The character he was free to write about, however, lasted only a few sentences. The next entry in the diary is fairly scary, at least to the diarist. A silence lasted two weeks, two weeks when I stayed away from school, after which I dumbly scratched out:

TSO RMLA VA VA VA SHAAAH URZ VEBM SIM SIM FAK RUP RI TOT SHIGAH. TOT TOT EK EKR EKROP VA.

‘RIMMA METTNUP KLIW.'

‘MYAWKI NUPPA.'

SILVE MEK VA VA WIKL URZ RMLA TOT.

RAHYOZHOY!

After such silence, such sounds. Ending in the middle of a diary page. On the following page was written:

OKRABRU SULEE.

And then: “You break rules. Rules break you.”
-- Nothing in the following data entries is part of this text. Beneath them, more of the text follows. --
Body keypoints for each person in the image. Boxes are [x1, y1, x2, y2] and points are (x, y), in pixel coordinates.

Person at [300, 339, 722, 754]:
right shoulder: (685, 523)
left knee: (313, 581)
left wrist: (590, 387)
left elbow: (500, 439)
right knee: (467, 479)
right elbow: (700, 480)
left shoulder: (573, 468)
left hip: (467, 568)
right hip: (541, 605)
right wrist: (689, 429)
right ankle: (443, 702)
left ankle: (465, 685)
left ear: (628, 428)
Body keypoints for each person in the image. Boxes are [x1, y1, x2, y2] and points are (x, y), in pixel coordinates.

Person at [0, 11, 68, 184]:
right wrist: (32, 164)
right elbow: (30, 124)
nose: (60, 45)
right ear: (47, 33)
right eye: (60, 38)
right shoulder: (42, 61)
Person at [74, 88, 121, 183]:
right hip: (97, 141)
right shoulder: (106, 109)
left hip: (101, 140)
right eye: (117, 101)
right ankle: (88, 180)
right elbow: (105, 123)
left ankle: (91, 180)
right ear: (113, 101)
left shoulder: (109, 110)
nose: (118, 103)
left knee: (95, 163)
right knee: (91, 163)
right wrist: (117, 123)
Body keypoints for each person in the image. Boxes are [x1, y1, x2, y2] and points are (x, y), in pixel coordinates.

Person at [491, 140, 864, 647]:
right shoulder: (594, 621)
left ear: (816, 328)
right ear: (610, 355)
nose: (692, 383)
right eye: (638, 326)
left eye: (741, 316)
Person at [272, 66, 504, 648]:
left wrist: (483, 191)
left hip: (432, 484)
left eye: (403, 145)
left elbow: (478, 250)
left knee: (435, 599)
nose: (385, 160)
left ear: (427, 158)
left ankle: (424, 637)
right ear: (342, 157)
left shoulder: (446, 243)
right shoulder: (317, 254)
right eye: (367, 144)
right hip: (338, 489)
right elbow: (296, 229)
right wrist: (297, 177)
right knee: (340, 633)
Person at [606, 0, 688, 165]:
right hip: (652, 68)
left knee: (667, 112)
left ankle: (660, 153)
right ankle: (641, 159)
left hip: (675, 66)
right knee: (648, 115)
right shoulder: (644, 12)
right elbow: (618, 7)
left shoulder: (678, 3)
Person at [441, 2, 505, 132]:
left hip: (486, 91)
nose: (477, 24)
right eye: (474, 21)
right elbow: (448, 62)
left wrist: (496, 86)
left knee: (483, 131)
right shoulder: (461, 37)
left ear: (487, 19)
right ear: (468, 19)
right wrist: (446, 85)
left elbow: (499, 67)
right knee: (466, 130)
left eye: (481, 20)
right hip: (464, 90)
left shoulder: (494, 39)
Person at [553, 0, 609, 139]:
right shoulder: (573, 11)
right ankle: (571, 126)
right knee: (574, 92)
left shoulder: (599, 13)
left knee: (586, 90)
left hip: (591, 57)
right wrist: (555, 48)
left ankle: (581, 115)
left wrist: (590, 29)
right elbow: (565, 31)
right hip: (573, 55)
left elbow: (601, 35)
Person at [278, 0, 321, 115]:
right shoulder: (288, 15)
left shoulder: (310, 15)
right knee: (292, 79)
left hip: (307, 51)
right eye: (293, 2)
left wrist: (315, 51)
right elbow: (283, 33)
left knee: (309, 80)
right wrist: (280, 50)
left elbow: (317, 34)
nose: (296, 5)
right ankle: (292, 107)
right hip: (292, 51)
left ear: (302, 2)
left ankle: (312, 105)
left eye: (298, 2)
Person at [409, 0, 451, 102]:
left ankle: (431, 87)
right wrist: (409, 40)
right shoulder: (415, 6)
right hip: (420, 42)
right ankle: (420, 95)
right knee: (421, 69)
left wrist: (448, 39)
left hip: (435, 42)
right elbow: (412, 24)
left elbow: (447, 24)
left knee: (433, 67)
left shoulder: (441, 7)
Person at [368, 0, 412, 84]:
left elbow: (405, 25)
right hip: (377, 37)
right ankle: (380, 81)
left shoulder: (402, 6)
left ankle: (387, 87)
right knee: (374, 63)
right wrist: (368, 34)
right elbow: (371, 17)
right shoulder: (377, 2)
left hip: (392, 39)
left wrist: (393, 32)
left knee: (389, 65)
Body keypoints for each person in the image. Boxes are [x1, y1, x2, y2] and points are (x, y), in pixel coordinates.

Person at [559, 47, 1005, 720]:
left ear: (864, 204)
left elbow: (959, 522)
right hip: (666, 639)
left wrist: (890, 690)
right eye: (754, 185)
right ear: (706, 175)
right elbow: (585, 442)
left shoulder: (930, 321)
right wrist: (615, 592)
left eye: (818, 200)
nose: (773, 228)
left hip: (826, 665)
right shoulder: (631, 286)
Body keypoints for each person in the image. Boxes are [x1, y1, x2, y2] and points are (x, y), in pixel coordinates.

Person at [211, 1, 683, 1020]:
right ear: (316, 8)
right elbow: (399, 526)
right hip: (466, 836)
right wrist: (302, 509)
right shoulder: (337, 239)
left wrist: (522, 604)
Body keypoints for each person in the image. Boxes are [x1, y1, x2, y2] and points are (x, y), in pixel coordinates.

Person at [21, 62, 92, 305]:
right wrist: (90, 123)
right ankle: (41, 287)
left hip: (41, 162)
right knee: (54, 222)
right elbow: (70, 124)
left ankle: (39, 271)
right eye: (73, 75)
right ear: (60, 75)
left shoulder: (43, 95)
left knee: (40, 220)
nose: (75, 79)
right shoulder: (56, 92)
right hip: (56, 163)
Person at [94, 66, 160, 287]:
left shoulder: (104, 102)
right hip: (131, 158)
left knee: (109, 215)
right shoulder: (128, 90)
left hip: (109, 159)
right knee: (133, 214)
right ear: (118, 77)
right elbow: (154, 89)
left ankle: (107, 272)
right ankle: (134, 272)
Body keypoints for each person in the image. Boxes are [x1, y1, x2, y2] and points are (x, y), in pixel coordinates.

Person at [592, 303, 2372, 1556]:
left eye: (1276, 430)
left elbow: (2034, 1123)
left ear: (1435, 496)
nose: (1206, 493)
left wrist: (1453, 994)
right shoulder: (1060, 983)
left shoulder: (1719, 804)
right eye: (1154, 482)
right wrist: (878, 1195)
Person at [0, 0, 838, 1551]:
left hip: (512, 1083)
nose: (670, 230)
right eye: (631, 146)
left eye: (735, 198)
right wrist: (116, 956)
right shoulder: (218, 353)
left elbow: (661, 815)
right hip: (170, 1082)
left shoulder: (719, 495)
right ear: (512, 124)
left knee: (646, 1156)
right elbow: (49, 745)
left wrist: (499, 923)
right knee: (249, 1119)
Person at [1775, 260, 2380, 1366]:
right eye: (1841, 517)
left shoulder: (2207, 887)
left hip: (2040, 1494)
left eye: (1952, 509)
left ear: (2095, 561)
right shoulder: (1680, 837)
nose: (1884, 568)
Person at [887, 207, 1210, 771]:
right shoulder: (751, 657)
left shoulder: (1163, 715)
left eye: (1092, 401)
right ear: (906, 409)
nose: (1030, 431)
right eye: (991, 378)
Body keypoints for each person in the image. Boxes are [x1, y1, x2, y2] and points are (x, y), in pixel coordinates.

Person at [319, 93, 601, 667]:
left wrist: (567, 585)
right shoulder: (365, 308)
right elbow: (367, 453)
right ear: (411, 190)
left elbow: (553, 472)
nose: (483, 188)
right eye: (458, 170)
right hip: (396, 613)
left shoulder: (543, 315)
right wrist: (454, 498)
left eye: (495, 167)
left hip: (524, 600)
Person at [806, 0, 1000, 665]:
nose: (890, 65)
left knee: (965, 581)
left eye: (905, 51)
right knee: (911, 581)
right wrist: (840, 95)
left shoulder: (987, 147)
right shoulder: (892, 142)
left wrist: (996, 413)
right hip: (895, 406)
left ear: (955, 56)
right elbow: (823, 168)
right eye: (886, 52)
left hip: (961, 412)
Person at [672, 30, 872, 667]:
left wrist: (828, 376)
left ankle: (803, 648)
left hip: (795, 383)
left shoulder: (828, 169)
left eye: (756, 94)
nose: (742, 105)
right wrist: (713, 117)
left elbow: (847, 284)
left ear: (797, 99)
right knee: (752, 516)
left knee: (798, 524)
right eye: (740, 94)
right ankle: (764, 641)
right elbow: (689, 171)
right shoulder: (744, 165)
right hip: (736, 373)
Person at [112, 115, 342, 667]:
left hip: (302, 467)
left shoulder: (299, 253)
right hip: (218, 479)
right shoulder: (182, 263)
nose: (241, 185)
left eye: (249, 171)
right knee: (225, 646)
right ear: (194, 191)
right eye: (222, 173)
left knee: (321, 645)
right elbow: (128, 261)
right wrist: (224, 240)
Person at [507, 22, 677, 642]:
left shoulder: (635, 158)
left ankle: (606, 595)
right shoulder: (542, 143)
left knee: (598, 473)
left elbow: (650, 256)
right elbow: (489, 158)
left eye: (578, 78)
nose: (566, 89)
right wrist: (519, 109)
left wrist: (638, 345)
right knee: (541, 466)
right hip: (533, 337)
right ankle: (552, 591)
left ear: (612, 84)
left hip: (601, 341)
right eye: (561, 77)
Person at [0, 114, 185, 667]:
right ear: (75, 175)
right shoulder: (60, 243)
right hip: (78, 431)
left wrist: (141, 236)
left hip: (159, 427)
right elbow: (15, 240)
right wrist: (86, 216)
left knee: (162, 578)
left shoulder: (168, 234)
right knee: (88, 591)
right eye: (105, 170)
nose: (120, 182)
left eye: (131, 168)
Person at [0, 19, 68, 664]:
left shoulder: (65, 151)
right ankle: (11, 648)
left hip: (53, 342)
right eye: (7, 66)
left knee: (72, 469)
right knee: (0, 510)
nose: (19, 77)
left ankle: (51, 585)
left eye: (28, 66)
With the remark about rules, the boy has found recognizable words after weeks of nothing since the phrase about the rain crying again. He is learning speech, not a speech, speech itself, having been deprived of it for a space.

Ashamed, I couldn't show my diary to my father, nor my grandmother who had now begun to mourn the defeat of the natural order of death between her and her daughter. But I was lonely to share. One day I decided to show my diary to Mrs. Daniels, my teacher at Horace Mann. I held my breath while she read the entry about being left at the train station, then the gibberish, then the recovery of normal language. She took hold of me with a hug that smelled like warm toast. “Sometimes nonsense is the best sense,” she said. “Just observe. Watch. Watch and remember. You'll be all right, Owen.”